Even if that is true, the Caymans could certainly declare independence.
So could the Isle of Wight, but they’re both under the suzerainty of Westminster. What’s your point? And it is true, by the way. Look it up.
This isn’t a rhetorical point. The Westminster government has complete discretion to intervene in the administration of these territories whenever it wants.
No, they couldn’t. These territories are Crown Dependencies, not colonies. There is disputed constitutional law as to whether the UK Government can intervene in the internal affairs of Crown Dependencies at all – they are not a part of the UK after all. If the British Government did try to make such radical changes to the economies of these territories, they would certainly resist legally and constitutionally. I believe some of them have contingency plans for UDI.
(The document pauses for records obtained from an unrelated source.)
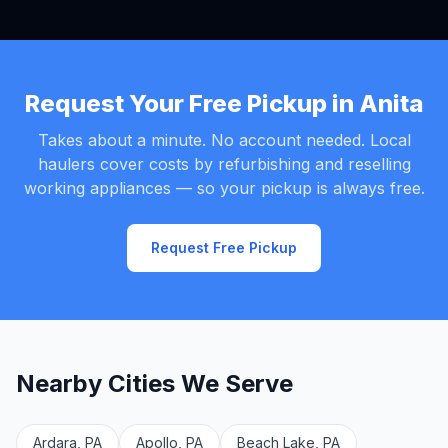
Request Your Free Pickup in Anita
Takes about a minute. No account needed. Local
haulers cover costs by refurbishing and reselling
working appliances — so your pickup is always free.
Request Free Pickup
Nearby Cities We Serve
Ardara, PA
Apollo, PA
Beach Lake, PA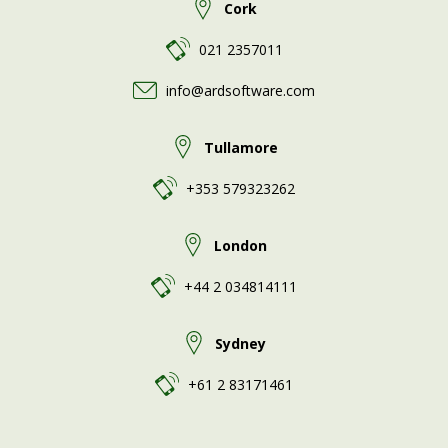
Cork
021 2357011
info@ardsoftware.com
Tullamore
+353 579323262
London
+44 2 034814111
Sydney
+61 2 83171461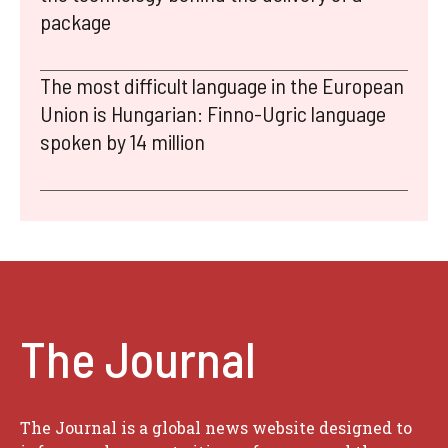
package
The most difficult language in the European
Union is Hungarian: Finno-Ugric language
spoken by 14 million
The Journal
The Journal is a global news website designed to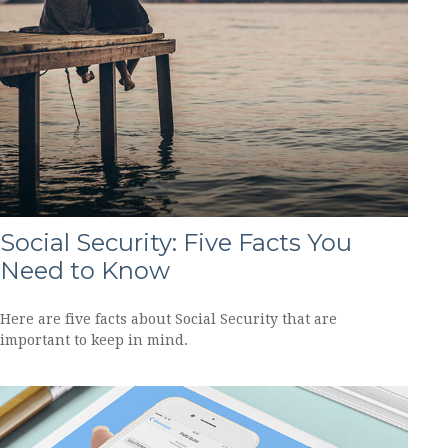
Social Security: Five Facts You
Need to Know
Here are five facts about Social Security that are
important to keep in mind.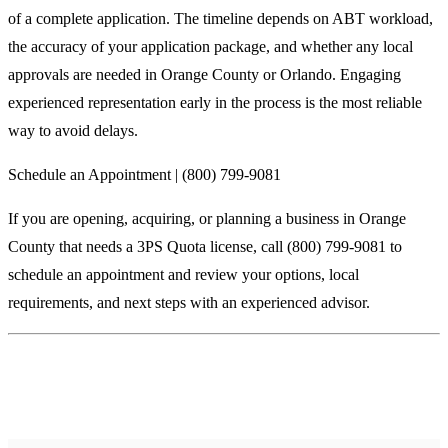
of a complete application. The timeline depends on ABT workload,
the accuracy of your application package, and whether any local
approvals are needed in Orange County or Orlando. Engaging
experienced representation early in the process is the most reliable
way to avoid delays.
Schedule an Appointment | (800) 799-9081
If you are opening, acquiring, or planning a business in Orange
County that needs a 3PS Quota license, call (800) 799-9081 to
schedule an appointment and review your options, local
requirements, and next steps with an experienced advisor.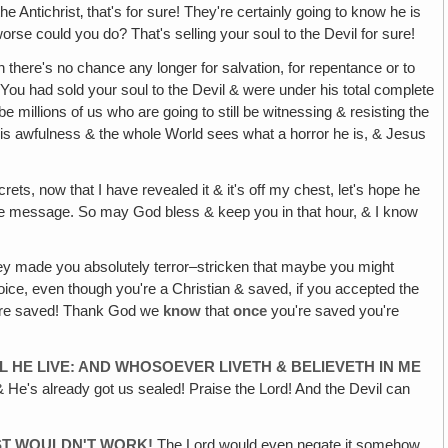
 Antichrist‚ that's for sure! They're certainly going to know he is
worse could you do? That's selling your soul to the Devil for sure!
n there's no chance any longer for salvation, for repentance or to
 You had sold your soul to the Devil & were under his total complete
be millions of us who are going to still be witnessing & resisting the
his awfulness & the whole World sees what a horror he is, & Jesus
rets, now that I have revealed it & it's off my chest, let's hope he
he message. So may God bless & keep you in that hour, & I know
y made you absolutely terror–stricken that maybe you might
oice, even though you're a Christian & saved, if you accepted the
 were saved! Thank God we
know
that
once
you're saved you're
LL HE LIVE: AND WHOSOEVER LIVETH & BELIEVETH IN ME
 & He's already got us sealed! Praise the Lord! And the Devil can
UST WOULDN'T WORK!
The Lord would even negate it somehow,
Understandably too: take away financial services from Guernsey, Jersey, the Caymans etc, and what is there left? They would be destroyed. In these circumstances, abjuring the military protection of the UK would be a small enough price to pay to avoid the total collapse of the economy – and what would the UK do in response? Invade?
I was initially puzzled by Gordon Brown’s apparent zeal for clearing up the tax havens in view of the fact that Britain runs more tax havens than anyone else (Jersey, Guernsey, the Bahamas, the British Virgin Islands, the Caymans, the Isle of Man, etc.) until I read a recent article in the German magazine “Der Spiegel” reporting on this aspect of the G20 summit. The summit agreed to classify tax havens “white, grey or black” according to how clean they were thought to be. Nobody made it into the black category. The Chinese, with Hong Kong and Macau, made it clear that they would not accept anything other then “white” status, or else. So in the end, the grey list was a very short one, most notably containing Switzerland and Luxembourg, and they were understandably rather miffed.
According to the same article, the run-up to the summit was marked by a sudden flurry of places like the Caymans signing agreements with other “states” as part of an overall effort to show that activity to clean up was underway. But these “states” were such well-known heavily populated financial centres as Greenland and the Faeroe Islands, i.e. like something out of a teenage philatelist’s wet dream.
Needless to say, none of this tedious detail was reported at the time and so could not get into the way of Gordon’s triumph. But at least he ticked another box.